The radio actor, Stetson Kennedy, grew up in the deep south in 1916 -- a time when the Klan was making a name for themselves lynching innocent African Americans and Jews. It was so successful that Stetson Kennedy later became recognized as one of the "most hated man in the State of Florida" in 1952. That same year, Stetson ran for governor -- which would have been a severe blow to Roy E. Davis' organization. A few years later, in the state of Florida, Davis became the first Ku Klux Klan Imperial Wizard to unmask himself in public. But Stetson Kennedy did not commit suicide as Branham claimed. In fact, Stetson Kennedy was alive and creating big problems for the Ku Klux Klan at the time Branham made the claim of the "Superman curse." Stetson Kennedy died at a ripe old age of 95 in the year 2011 -- 46 years after William Branham's death.
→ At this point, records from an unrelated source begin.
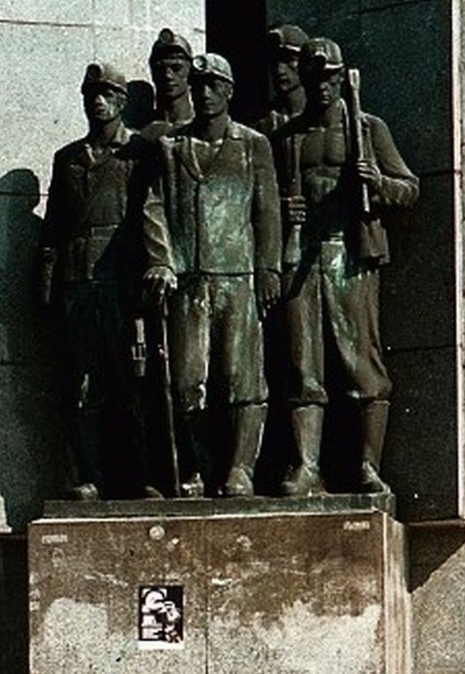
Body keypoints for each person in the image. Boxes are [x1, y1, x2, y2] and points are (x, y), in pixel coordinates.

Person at [271, 37, 419, 497]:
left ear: (340, 79)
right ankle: (306, 466)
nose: (321, 87)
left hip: (349, 256)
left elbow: (409, 188)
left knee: (361, 364)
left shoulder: (368, 128)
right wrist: (282, 209)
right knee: (302, 365)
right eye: (314, 78)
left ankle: (367, 466)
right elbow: (259, 205)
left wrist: (377, 186)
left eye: (329, 78)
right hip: (300, 259)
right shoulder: (287, 138)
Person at [142, 52, 281, 498]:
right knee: (187, 382)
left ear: (228, 91)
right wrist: (161, 259)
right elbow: (153, 206)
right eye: (198, 85)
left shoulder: (253, 144)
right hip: (189, 281)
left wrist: (269, 268)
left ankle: (240, 469)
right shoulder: (170, 147)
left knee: (242, 380)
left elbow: (267, 210)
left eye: (212, 85)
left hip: (239, 277)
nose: (203, 93)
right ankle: (199, 467)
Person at [39, 62, 154, 500]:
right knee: (81, 385)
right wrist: (47, 284)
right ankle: (89, 475)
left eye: (106, 94)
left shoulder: (138, 153)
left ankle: (136, 474)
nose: (97, 101)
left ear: (122, 102)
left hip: (121, 282)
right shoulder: (68, 159)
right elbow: (53, 230)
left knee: (130, 384)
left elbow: (149, 218)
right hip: (77, 282)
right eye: (91, 94)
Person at [256, 24, 308, 137]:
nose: (279, 69)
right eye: (274, 60)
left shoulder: (324, 117)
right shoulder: (262, 123)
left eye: (288, 60)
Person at [141, 28, 194, 139]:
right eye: (160, 69)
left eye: (176, 68)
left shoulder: (205, 127)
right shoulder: (140, 132)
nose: (168, 75)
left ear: (190, 72)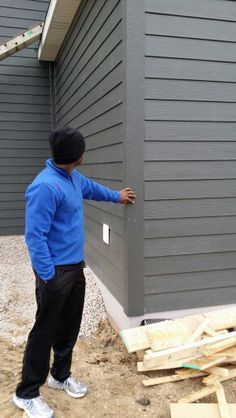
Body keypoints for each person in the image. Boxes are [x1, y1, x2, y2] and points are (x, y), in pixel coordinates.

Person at [13, 126, 136, 418]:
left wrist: (117, 197)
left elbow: (91, 188)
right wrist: (48, 276)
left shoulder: (71, 177)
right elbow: (35, 237)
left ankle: (59, 375)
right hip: (54, 272)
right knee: (44, 332)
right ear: (73, 155)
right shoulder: (45, 187)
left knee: (69, 326)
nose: (84, 152)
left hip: (74, 267)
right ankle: (27, 393)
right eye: (82, 149)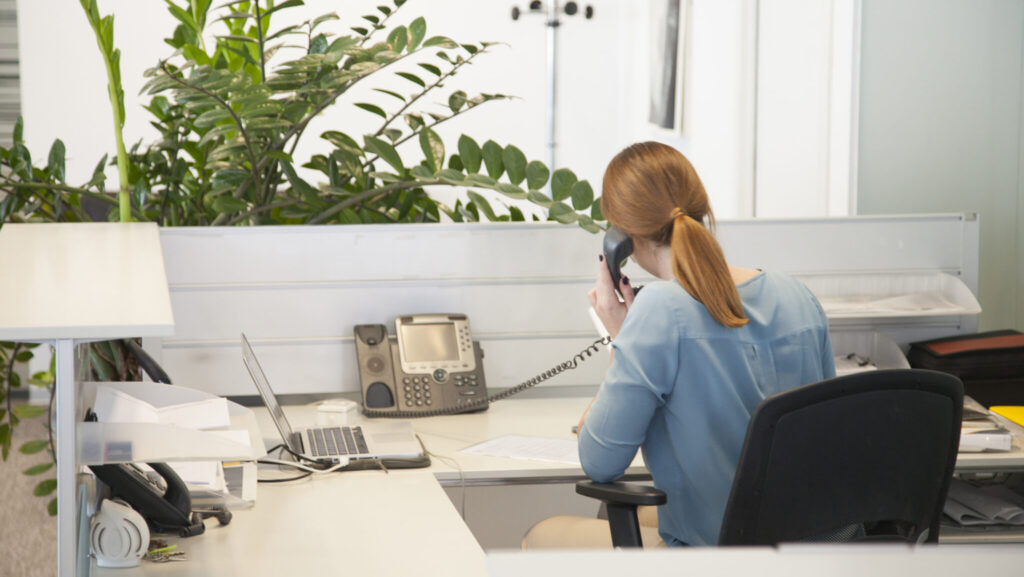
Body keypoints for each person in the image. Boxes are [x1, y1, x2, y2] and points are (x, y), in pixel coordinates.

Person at [522, 141, 835, 549]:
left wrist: (621, 340)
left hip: (715, 555)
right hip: (808, 549)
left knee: (541, 535)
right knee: (625, 513)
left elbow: (600, 463)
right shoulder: (798, 295)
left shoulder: (660, 310)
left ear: (622, 239)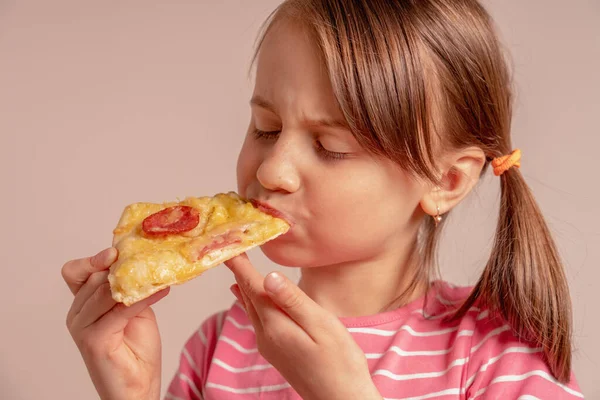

What purpose would William Branham have in being untruthful about the "Superman plague?" Was he referring to all of the "supermen" actors dying? Or was his comment purposefully vague?

Interestingly, there was a Superman actor who "committed suicide," and it happened in Los Angeles in the height of Davis' battle against Civil Rights. I add quotations around "suicide," because there are numerous questions surrounding the mysterious death of television Superman actor George Reeves. But it was a single "suicide", not the "plague" Branham describes.

Reeves, actor of Superman in television's "The Adventures of Superman," also dealt severe blows to the Ku Klux Klan. Continuing the storyline "The Clan of the Fiery Cross," Reeves had the added effect of thousands of viewers across the nation who were experiencing the early days of television. His influence was arguably more powerful than Stetson Kennedy, simply because of the technology.

When Reeves' badly beaten body was found with a gunshot wound to the head, it was quickly ruled a suicide. A little too quickly, in fact. When family argued that the investigation was too short for the details surrounding his death, a second autopsy was performed. The second autopsy produced the same result: a single gunshot wound from a close proximity had been the cause of his demise.

But, as even normal citizens are aware, his badly beaten body does not match the typical pattern for suicide. Family members, fellow actors, and more testified that Reeves was far from suicidal, and pointed to the facts that appeared to have been ignored by local investigators for some unknown reason. The controversy was so deep that Hollywood later produced a movie exposing the controversial "suicide." Hollywoodland, starring Ben Affleck as Reeves and Adrien Brody as fictional investigator Louis Simo, brings the controversy to life. The movie shows three possible scenarios for Reeves' death: being killed semi-accidentally by Lemmon, being murdered by an unnamed hitman under orders from Eddie Mannix, and committing suicide.

Were the Ku Klux Klan responsible for George Reeves' death? Why was William Branham so strongly against Superman -- insomuch that he falsely claimed that the role was plagued by "suicides?" Did Branham know more about this situation than his listeners were aware? Were there additional, unreported deaths?

There are a million questions surrounding this cult leader created by the Imperial Wizard of the Ku Klux Klan. All questions seem to point right back to Roy E. Davis, the man who "ordained" Branham, "converted" him, and helped lift him to fame in the Post WWII Healing Revival. Many of these questions will never find answers, and of those answers we find, many of them are so sinister that we almost wish they remain unsolved.

As for me, I just try to live from day to day. What is the next fictional story that will bring embarrassment, and how do I avoid it? And why was I foolish enough to believe it in the first place?